I'm having some trouble with this question: Find a value(s) that makes the expression y^2 - 16/ y^2 - 16 undefined.
I know that for an expression to be undefined that the denominator must be 0, so I thought -8^2, but that would just result in 16 + 16. I'm really confused and my textbook didn't have any problems like this one.
Yes that sounds right.
yes, but also y = -4i
I meant 4^2
I meant -4^2 not -8^2
(y^2 - 16)/(y^2 - 16) Now since both expressions are the same, set one equal to zero and solve for y. by the way in your explanation you multiplied by 2, but I think you meant to square it instead. I can check your answer if u reply it as well
Im so sorry, again, I meant to write y^2 - 16/ y^2 + 16.
same rules apply solve for the denominator by setting equal to zero, if that doesnt work ill try working it too
Ohhh. I started thinking back to other problems I've done, and I believe that y=4i?
(y^2-16)/(y^2-16) = (y+4)(y-4)/(y+4)(y-4).
Let y + 4 = 0, Y = -4.
Let y-4 = 0, Y = 4.
When Y = -4, (-4+4)(-4-4)/(-4+4)(-4-4) = (0)(-8)/(0)(-8) = 0/0 = undefined.
When Y = 4, Repeat the above operations.
To find the value(s) that make the expression undefined, we need to identify values that would make the denominator equal to zero.
In this case, the expression is (y^2 - 16) / (y^2 - 16). As you correctly mentioned, the denominator must be zero for the expression to be undefined.

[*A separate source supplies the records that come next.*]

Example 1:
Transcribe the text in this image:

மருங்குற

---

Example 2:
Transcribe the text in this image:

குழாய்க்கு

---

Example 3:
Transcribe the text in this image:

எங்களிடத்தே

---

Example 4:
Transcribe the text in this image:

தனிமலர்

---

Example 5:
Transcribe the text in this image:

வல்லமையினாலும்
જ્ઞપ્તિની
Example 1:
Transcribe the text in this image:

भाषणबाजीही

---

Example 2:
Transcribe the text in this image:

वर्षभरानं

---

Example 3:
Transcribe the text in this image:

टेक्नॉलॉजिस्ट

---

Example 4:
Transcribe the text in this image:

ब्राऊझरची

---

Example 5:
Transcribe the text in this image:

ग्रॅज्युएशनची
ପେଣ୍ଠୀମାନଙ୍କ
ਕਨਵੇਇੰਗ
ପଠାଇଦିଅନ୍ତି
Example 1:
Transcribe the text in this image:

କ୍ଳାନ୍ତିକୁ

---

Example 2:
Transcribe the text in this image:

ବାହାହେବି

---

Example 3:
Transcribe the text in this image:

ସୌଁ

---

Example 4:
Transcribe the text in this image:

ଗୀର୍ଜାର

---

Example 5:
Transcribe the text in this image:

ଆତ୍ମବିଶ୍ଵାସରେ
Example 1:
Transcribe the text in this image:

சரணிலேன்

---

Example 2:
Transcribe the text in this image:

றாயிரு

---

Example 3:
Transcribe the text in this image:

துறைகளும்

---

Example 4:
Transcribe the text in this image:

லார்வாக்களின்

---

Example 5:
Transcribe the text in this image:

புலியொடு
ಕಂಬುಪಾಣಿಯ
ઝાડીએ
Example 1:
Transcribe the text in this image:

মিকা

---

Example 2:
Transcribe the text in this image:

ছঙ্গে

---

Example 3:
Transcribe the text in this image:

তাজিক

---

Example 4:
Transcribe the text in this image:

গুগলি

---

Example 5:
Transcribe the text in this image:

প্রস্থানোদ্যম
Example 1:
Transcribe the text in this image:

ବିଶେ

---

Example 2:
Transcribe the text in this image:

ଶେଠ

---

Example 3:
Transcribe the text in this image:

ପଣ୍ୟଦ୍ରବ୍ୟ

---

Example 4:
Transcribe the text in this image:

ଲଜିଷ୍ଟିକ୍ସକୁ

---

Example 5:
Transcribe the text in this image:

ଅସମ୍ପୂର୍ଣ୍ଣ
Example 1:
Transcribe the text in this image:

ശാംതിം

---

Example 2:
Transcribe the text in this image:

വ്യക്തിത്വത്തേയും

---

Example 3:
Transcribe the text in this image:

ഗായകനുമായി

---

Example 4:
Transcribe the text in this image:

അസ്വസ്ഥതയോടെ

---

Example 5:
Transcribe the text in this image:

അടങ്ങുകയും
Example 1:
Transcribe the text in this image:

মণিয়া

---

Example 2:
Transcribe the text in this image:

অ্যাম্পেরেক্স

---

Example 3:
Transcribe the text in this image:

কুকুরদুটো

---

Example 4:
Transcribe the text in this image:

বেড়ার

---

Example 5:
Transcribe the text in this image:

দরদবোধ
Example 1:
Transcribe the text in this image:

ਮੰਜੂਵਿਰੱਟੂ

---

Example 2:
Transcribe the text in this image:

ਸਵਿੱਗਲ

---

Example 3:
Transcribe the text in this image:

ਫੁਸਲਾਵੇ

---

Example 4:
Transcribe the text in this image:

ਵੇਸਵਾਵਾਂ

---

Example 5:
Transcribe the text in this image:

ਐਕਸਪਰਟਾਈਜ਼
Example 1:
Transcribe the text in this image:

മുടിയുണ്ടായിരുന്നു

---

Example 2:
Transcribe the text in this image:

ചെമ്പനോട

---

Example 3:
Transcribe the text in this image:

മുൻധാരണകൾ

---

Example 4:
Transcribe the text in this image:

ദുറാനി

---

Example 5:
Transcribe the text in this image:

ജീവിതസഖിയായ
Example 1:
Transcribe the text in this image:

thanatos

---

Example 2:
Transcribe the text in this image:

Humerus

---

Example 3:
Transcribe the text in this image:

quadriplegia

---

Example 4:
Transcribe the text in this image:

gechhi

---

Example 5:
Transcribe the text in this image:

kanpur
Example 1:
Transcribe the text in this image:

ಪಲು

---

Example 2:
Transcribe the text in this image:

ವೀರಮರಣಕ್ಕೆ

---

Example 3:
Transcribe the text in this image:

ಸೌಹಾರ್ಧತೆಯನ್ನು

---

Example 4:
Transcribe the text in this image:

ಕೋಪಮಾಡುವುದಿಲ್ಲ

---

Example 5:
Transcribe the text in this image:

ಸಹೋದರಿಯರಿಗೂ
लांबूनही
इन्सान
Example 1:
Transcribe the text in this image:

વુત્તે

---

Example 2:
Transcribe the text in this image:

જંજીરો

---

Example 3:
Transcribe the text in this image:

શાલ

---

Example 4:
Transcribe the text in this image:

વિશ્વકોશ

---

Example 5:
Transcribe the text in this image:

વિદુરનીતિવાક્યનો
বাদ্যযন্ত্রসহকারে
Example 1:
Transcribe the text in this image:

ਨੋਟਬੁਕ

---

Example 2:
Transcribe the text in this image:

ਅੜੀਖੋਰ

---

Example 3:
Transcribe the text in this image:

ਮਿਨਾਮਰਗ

To solve for when the denominator is equal to zero, we set it as an equation:
y^2 - 16 = 0
To further solve this equation, we can factor it:
(y - 4)(y + 4) = 0
This equation tells us that the expression will be undefined when either (y - 4) = 0 or (y + 4) = 0.
Solving for each equation:
1. (y - 4) = 0: Adding 4 to both sides gives us y = 4.
2. (y + 4) = 0: Subtracting 4 from both sides gives us y = -4.
Therefore, the values of y = 4 and y = -4 will make the expression y^2 - 16 / y^2 - 16 undefined. These values result in a denominator of zero, which is not allowed in mathematical operations.